--- Assignment ---
Everything in the listing below must be set down again exactly, apart from the pictures.
---+---
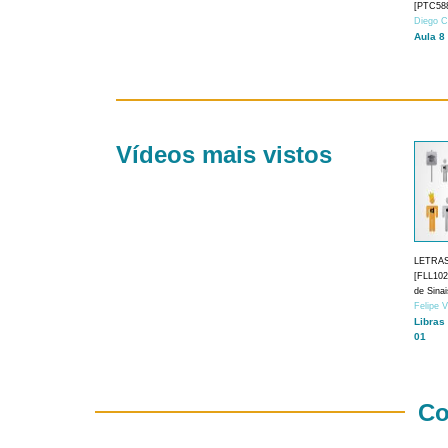
[PTC588
Diego C
Aula 8
Vídeos mais vistos
LETRA
[FLL1024
de Sina
Felipe 
Libras
01
Co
---+---
--- Solved exercise ---
[PTC588
Diego C
Aula 8
Vídeos mais vistos
LETRA
[FLL1024
de Sina
Felipe 
Libras
01
Co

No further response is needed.